-- Source material follows --

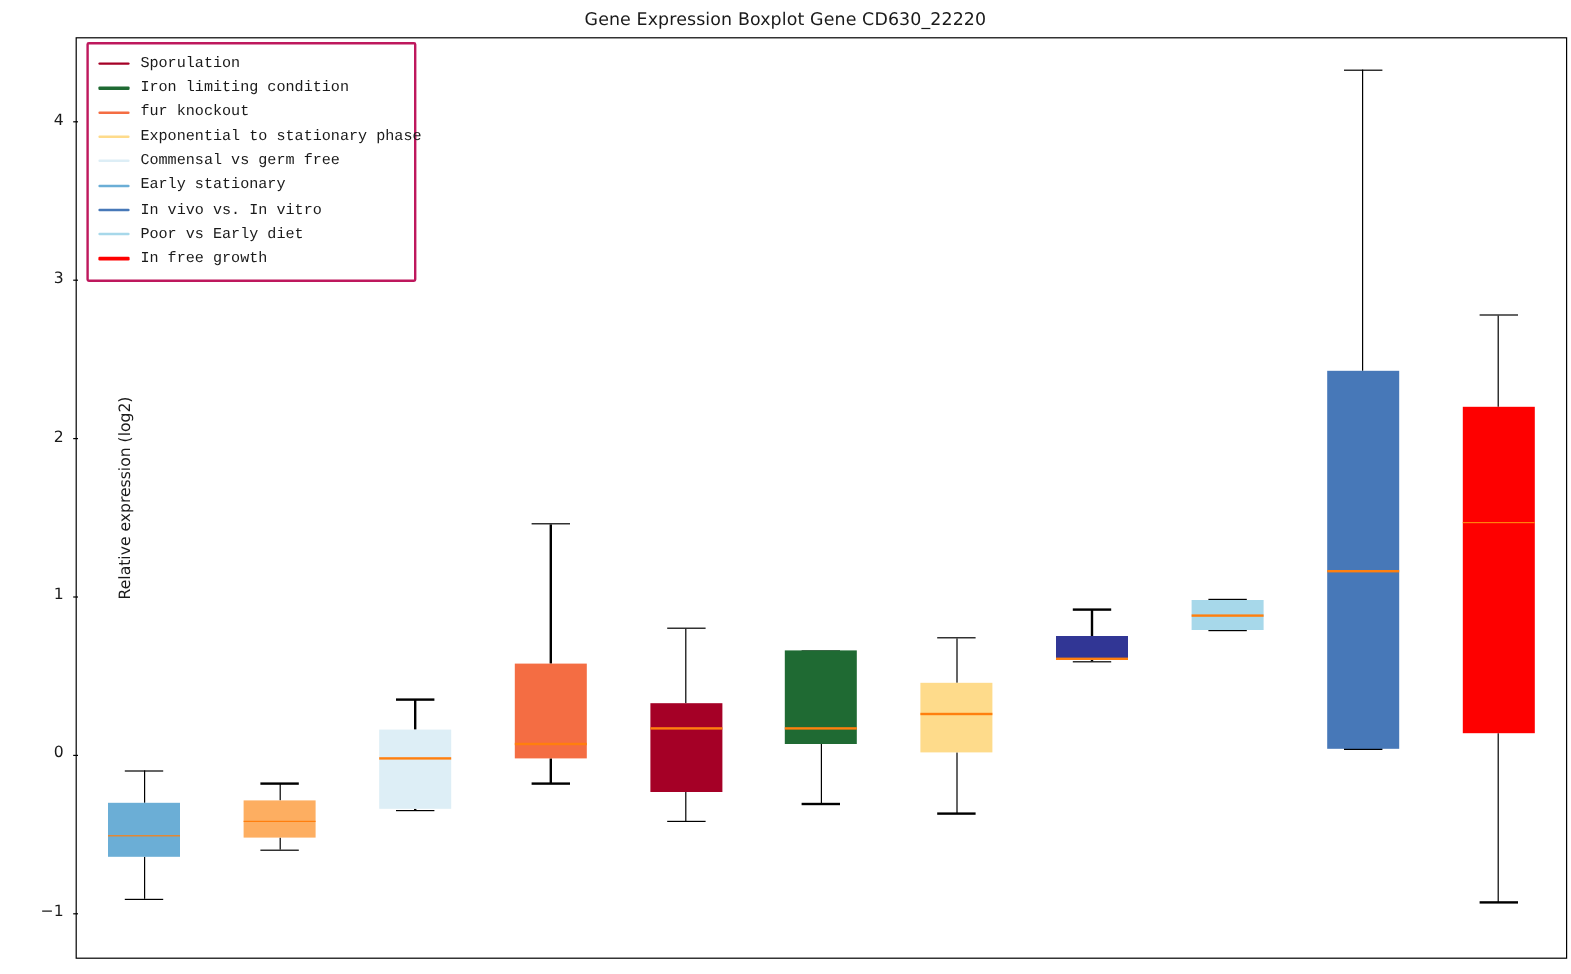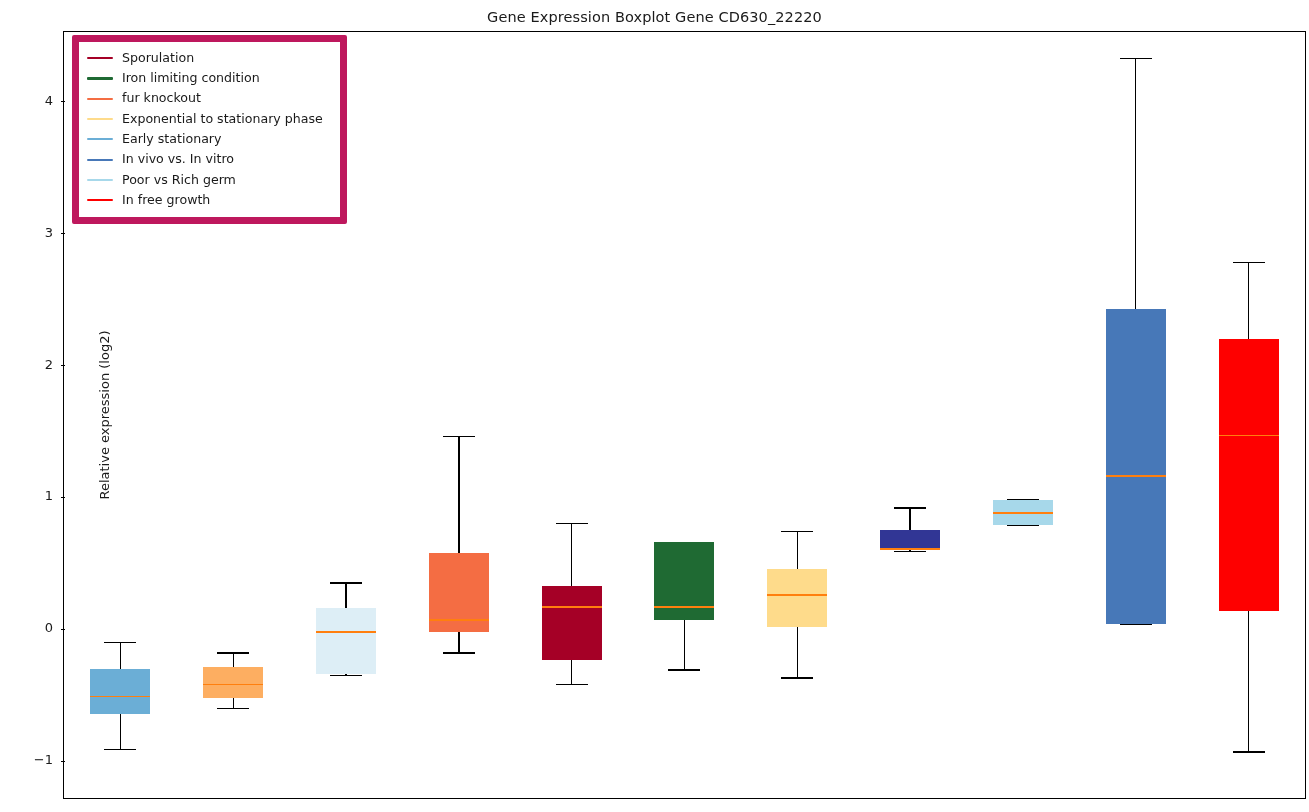--- a/index.html
+++ b/index.html
@@ -45,8 +45,8 @@
 
   #legend{
     position:absolute;left:72px;top:35px;width:275px;
-    background:#ffffff;border:7px solid #be185d;border-radius:2px;
-    padding:6px 8px 7px 8px;box-sizing:border-box;
+    background:#ffffff;border:2px solid #be185d;border-radius:2px;
+    padding:6px 8px 7px 8px;box-sizing:border-box;font-family:Liberation Mono, monospace;
   }
   .legend-row{display:flex;align-items:center;height:20.3px;}
   .legend-swatch{width:26px;height:2.2px;margin-right:9px;flex:none;border-radius:1px;}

-- Source material concluded --

What you should do: Retype the records in full. Do not carry over the images.

Output of the exercise:
--- a/index.html
+++ b/index.html
@@ -45,8 +45,8 @@
 
   #legend{
     position:absolute;left:72px;top:35px;width:275px;
-    background:#ffffff;border:7px solid #be185d;border-radius:2px;
-    padding:6px 8px 7px 8px;box-sizing:border-box;
+    background:#ffffff;border:2px solid #be185d;border-radius:2px;
+    padding:6px 8px 7px 8px;box-sizing:border-box;font-family:Liberation Mono, monospace;
   }
   .legend-row{display:flex;align-items:center;height:20.3px;}
   .legend-swatch{width:26px;height:2.2px;margin-right:9px;flex:none;border-radius:1px;}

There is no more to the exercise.